Fuck me. I thought Sharon was bad.

OP - you win the award for being the worst forum user.

RainySeptember · 15/09/2018 07:58

Your dh should e been there on time.

Your friend should have known that it wasn't her day to pick up.

But the teacher is a professional person in charge of children's safety and shouldn't have allowed a child to go home with someone else without instructions from you.

I teach and would normally defend a teacher or suggest you complain directly to the teacher, but this is too important and could have had dire consequences.
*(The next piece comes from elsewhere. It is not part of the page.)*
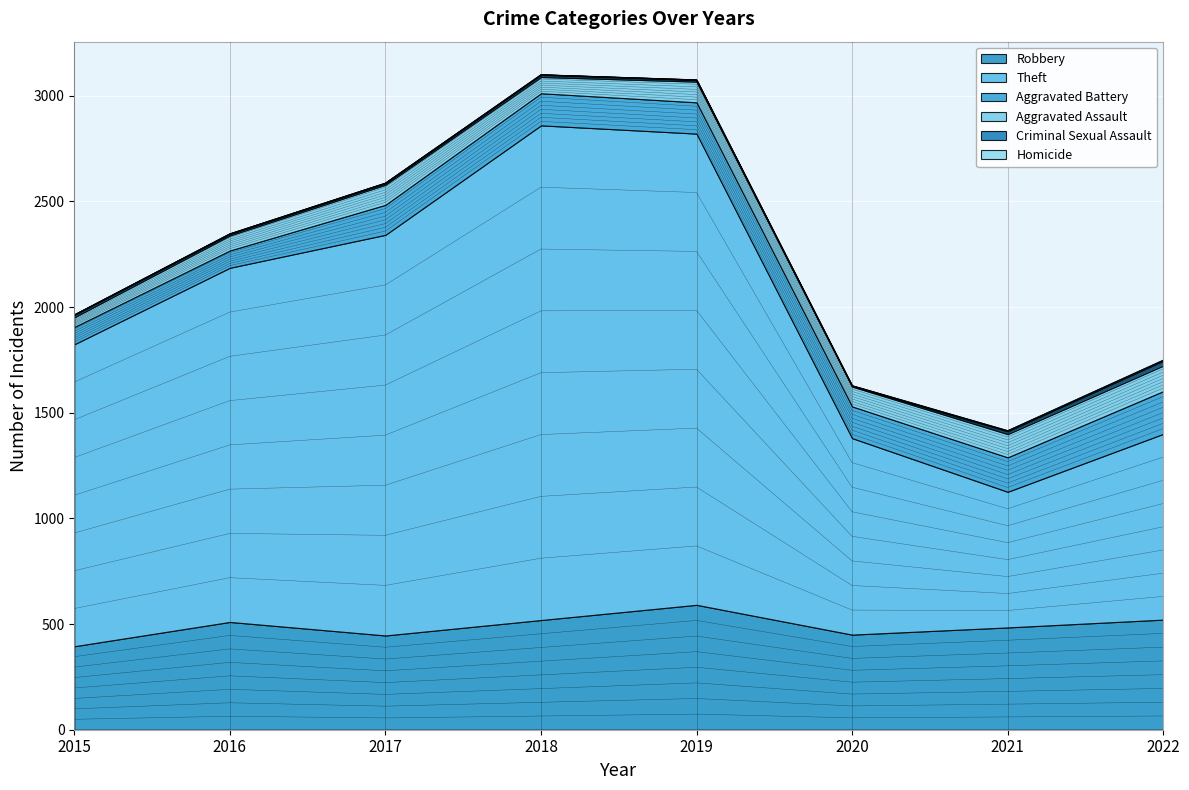

What is the spread (max minus min) of values at 2017?

1895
Unfortunately, you do need to mention this to the head.

By year 3/4 teachers may simply open the door and trust the children to know where they're going, but in (I assume) reception that won't be the case yet.

Tirednanny · 15/09/2018 08:00

How old is your child? Reception child is slightly different as teacher may have had home visit.
When did it happen?
As a teacher I have the children lined up and when they have pointed out who they are going home with usually the adult will wave etc I let them go as UNSURPRISINGINGLY I don’t know what every child’s adults look like at this stage in the year.
If you want your friend to pick up next week I would be careful how you word your complaint as the teacher may be reluctant to let child go with friend next week.
Would also like to point out if I’d be astonished if a teacher ever let any child go if they said they were waiting for their Mum/dad or weren’t sure of the situation.

tinstar · 15/09/2018 08:06

Who would be a teacher today.

QuickWash · 15/09/2018 08:09

Poor teacher!

The issue here was hugely exacerbated by your husband not turning up in time (and he must have been significantly late) for all this to have taken place.

If you've already decided that a friend will be picking daughter up sometimes then presumably your daughter and school are aware of this.

Teacher is then put in the position of thinking 'they didn't tell me this situation was starting this week, did they?' whilst your friend forcefully argues that she's here to collect the child and no one else turns up to do so. Teacher has to weigh up the situation amid end of day chaos and potentially other minor dramas all around.

If you and your friend had communicated better it could have been avoided.

If your husband had turned up on time it could have been avoided.

Mention it to school by all means but be prepared for them to equally point out the issues with your poor comms and tardiness.

FWIW, my friend and whose daughters were in the same class interchangeably picked up our kids so that one of us could stay with the younger sibs or similar. As we were nominated picker uppers we didn't specify days and it would have been a massive PITA to do so.

Children who were in real danger from being picked up by someone who wasn't allowed access etc had to be picked up from the main office with additional security etc.